Effects of a health worker-led 3-month yoga intervention on blood pressure of hypertensive patients: a randomised controlled multicentre trial in the primary care setting.

BMC Public Health 2021 03 20;21(1):550. Epub 2021 Mar 20.

Institute for Health and Sport, Victoria University, Melbourne, Australia.

Background: Hypertension control remains a major challenge globally. A recent systematic review suggested that yoga has beneficial effects on reducing blood pressure. However, the role of yoga in hypertension management in primary health care has received little attention, and no studies have evaluated the impact of a yoga program fully delivered by health care staff on hypertension.
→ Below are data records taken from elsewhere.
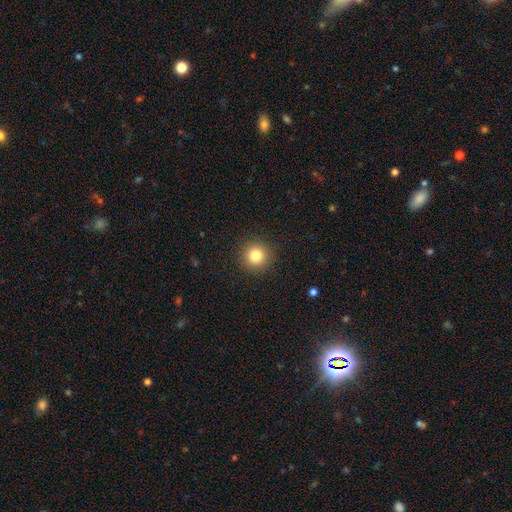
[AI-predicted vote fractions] Q: Smooth or featured?
A: smooth (82%); runner-up: star or artifact (12%)
Q: How rounded?
A: round (95%); runner-up: in between (4%)
Q: Merging?
A: none (92%); runner-up: minor disturbance (5%)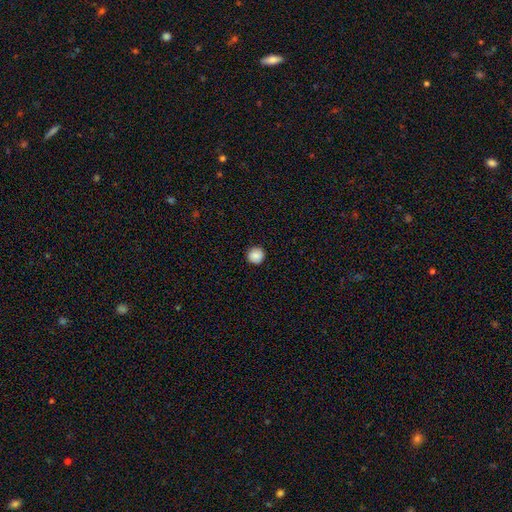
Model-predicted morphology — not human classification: type=smooth (88%); roundness=round (94%); merging=none (91%).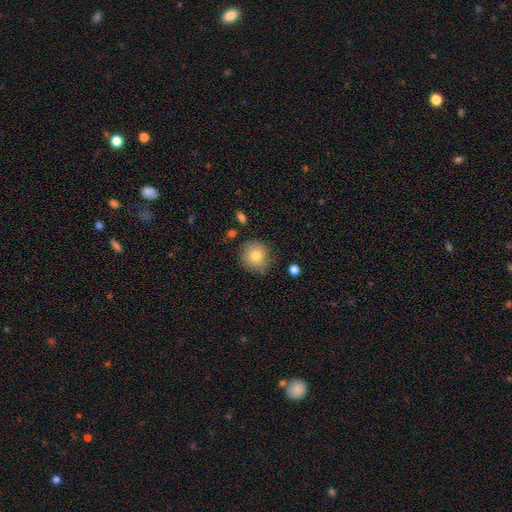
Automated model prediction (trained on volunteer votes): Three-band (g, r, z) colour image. It shows a smooth galaxy with no disk features (79%) that is round (92%). Merging: none (79%).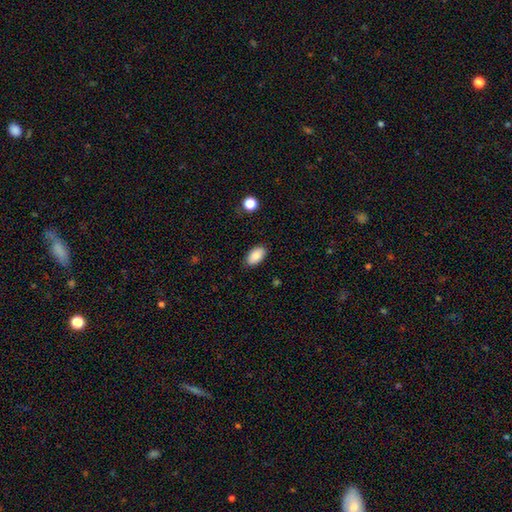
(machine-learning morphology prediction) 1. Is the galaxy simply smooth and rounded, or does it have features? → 87% smooth, 7% star or artifact, 6% featured or disk.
This study, therefore, assessed the effects of a health worker-led yoga intervention on blood pressure reduction among hypertensives patients in the primary care setting.
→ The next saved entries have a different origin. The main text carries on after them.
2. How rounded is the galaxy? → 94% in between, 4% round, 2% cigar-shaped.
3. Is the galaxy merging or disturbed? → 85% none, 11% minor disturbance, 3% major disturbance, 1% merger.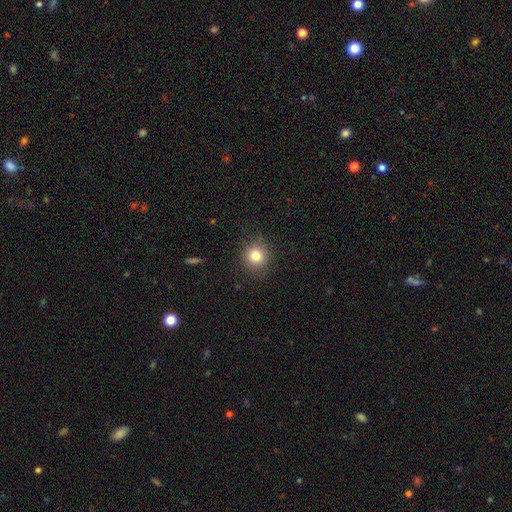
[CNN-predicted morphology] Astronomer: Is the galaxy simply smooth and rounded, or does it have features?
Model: smooth — 81%.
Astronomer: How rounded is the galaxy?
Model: round — 89%.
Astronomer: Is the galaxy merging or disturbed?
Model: none — 87%.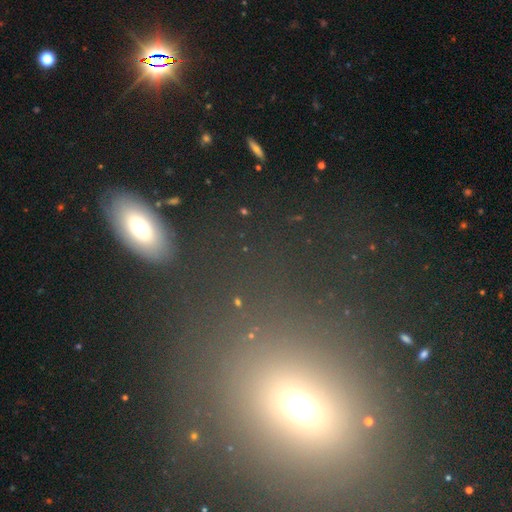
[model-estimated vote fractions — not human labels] Smooth or featured?
  - smooth: 51% *
  - star or artifact: 34%
  - featured or disk: 15%
How rounded?
  - in between: 53% *
  - round: 40%
  - cigar-shaped: 7%
Merging?
  - none: 77% *
  - minor disturbance: 10%
  - major disturbance: 7%
  - merger: 6%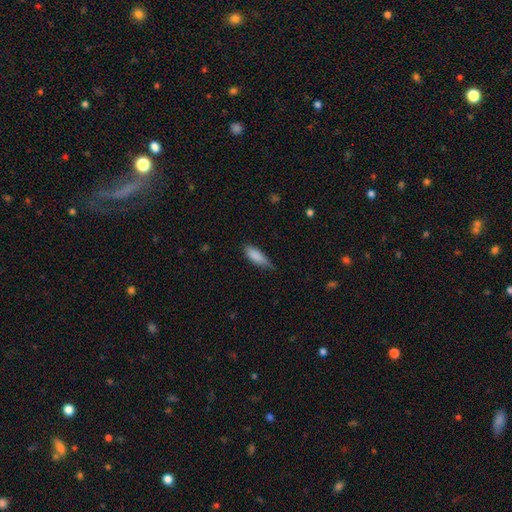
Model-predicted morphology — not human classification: smooth-or-featured: smooth: 86% | featured or disk: 8% | star or artifact: 6%
  how-rounded: in between: 64% | cigar-shaped: 34% | round: 2%
  merging: none: 60% | minor disturbance: 34% | major disturbance: 5% | merger: 1%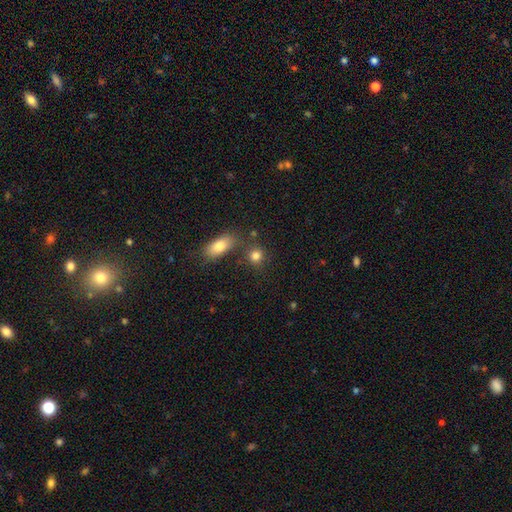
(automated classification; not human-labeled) Smooth or featured?
  - smooth: 83% *
  - star or artifact: 11%
  - featured or disk: 7%
How rounded?
  - round: 76% *
  - in between: 22%
  - cigar-shaped: 2%
Merging?
  - none: 71% *
  - merger: 14%
  - minor disturbance: 11%
  - major disturbance: 4%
Methods: This was a multicentric, two-arm, randomised trial conducted among hypertensive patients in seven Ayurveda Health Centres in Nepal between March 2017 and June 2018. One hundred and twenty-one participants who were on or without medications were randomised to intervention (n = 61) and wait-list control (n = 60) groups using stratified block randomisation. Participants in the intervention arm received an intervention consisting of an initial five-day structured yoga training at the centres and then a further home-based practice of yoga for five days a week for the following 90 days. Both intervention and control groups also participated in a 2-h health education session. The primary outcome of this trial was systolic blood pressure at 90-day follow-up. Data were analysed on an intention-to-treat basis using linear mixed-effects regression models.
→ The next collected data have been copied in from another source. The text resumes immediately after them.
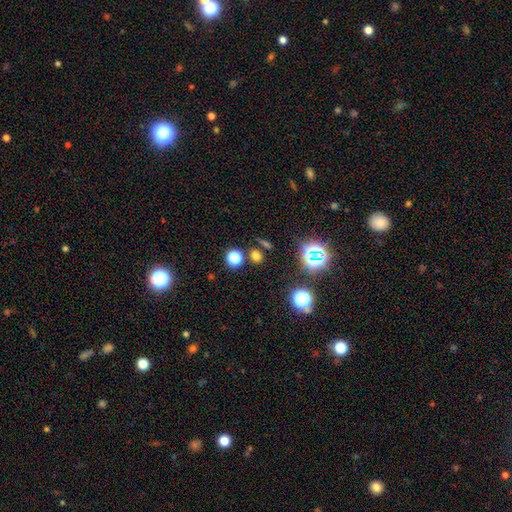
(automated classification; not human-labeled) Q: Smooth or featured?
A: smooth (64%); runner-up: star or artifact (28%)
Q: How rounded?
A: round (69%); runner-up: in between (29%)
Q: Merging?
A: none (76%); runner-up: merger (11%)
Results: We included all 121 study participants (intervention/control = 61/60) in the primary analysis (52.1% males; mean ± SD age = 47.8 ± 10.8 years). The difference in systolic blood pressure between the intervention group and the control group was - 7.66 mmHg (95% CI: - 10.4, - 4.93). For diastolic blood pressure, the difference was - 3.86 mmHg (95% CI: - 6.65, - 1.06). No adverse events were reported by the participants.

Conclusions: A yoga program for hypertensive patients consisting of a five-day training in health centres and 90 days of practice at home is effective for reducing blood pressure. Significant benefits for hypertensive patients could be expected if such programmes would become a part of the standard treatment practice.

Trial Registration: This trial was prospectively registered with the Clinical Trial Registry of India [ CTRI/2017/02/007822 ] on 10/02/2017.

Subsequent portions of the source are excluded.